Transcribe the listing exactly, leaving out every picture.
════════════════
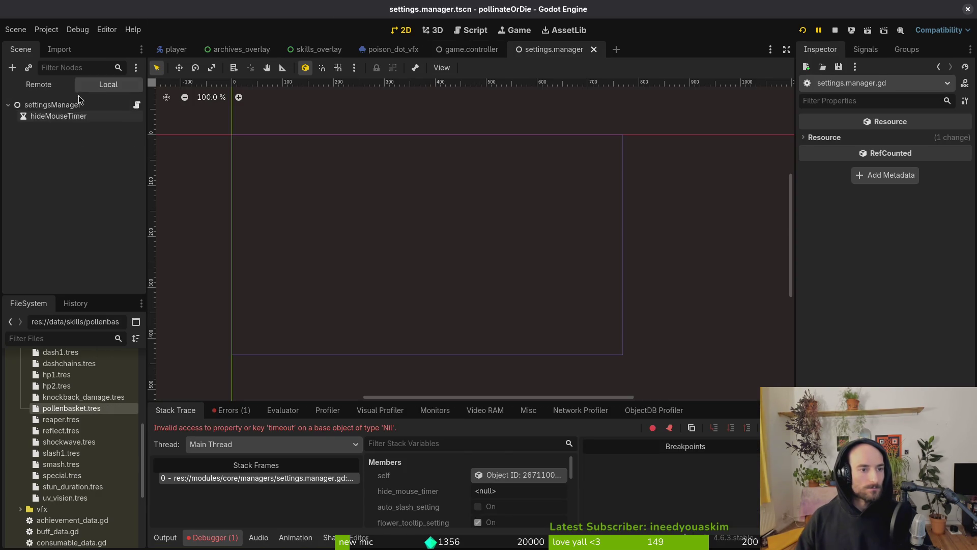
{"action": "left_click", "coordinate": [56, 105]}
{"action": "left_click", "coordinate": [920, 138]}
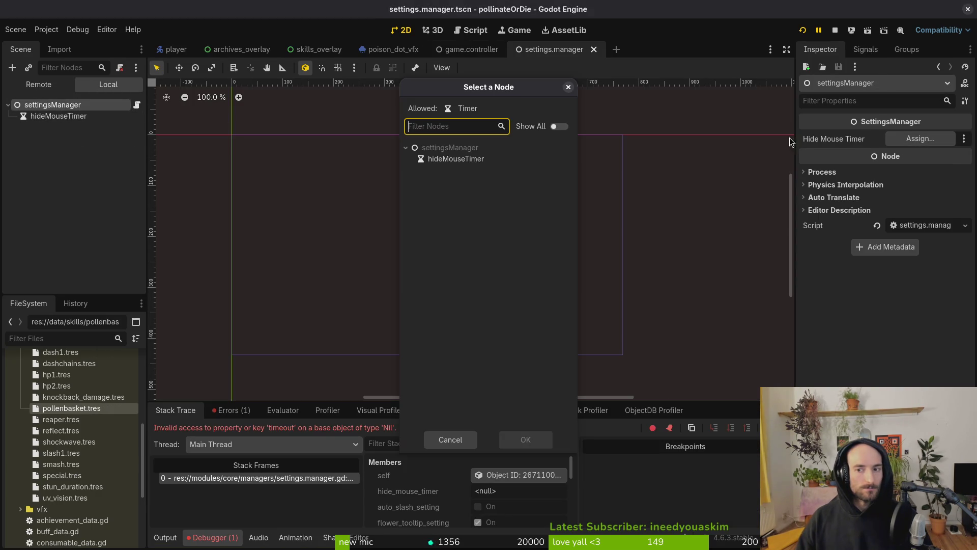
{"action": "left_click", "coordinate": [456, 158]}
{"action": "left_click", "coordinate": [526, 439]}
{"action": "left_click", "coordinate": [801, 31]}
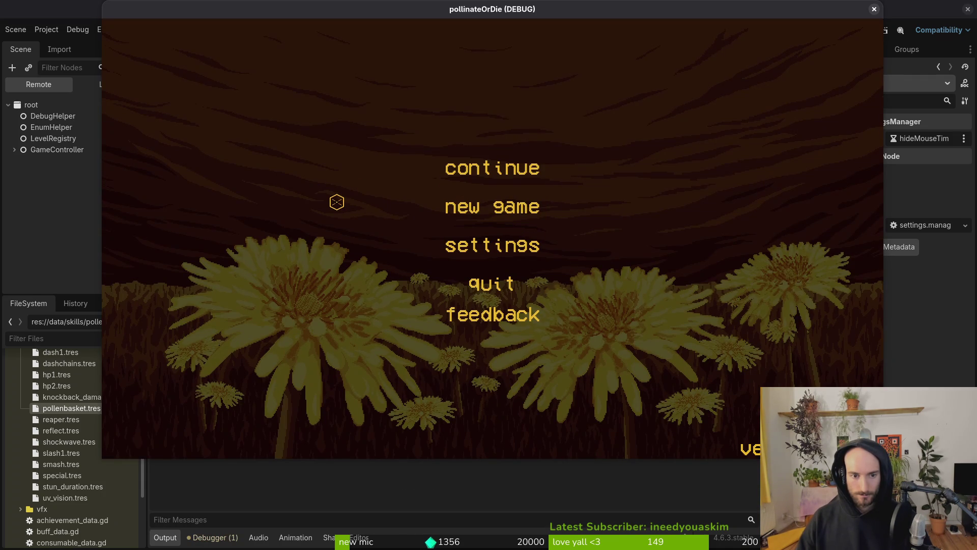
Step: Playtest by continuing the saved game and toggling the skill tree, then return to the terminal
{"action": "left_click", "coordinate": [499, 179]}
════════════════
Exercise solution:
{"action": "left_click", "coordinate": [56, 105]}
{"action": "left_click", "coordinate": [920, 138]}
{"action": "left_click", "coordinate": [456, 158]}
{"action": "left_click", "coordinate": [526, 439]}
{"action": "left_click", "coordinate": [801, 31]}
Step: Playtest by continuing the saved game and toggling the skill tree, then return to the terminal
{"action": "left_click", "coordinate": [499, 179]}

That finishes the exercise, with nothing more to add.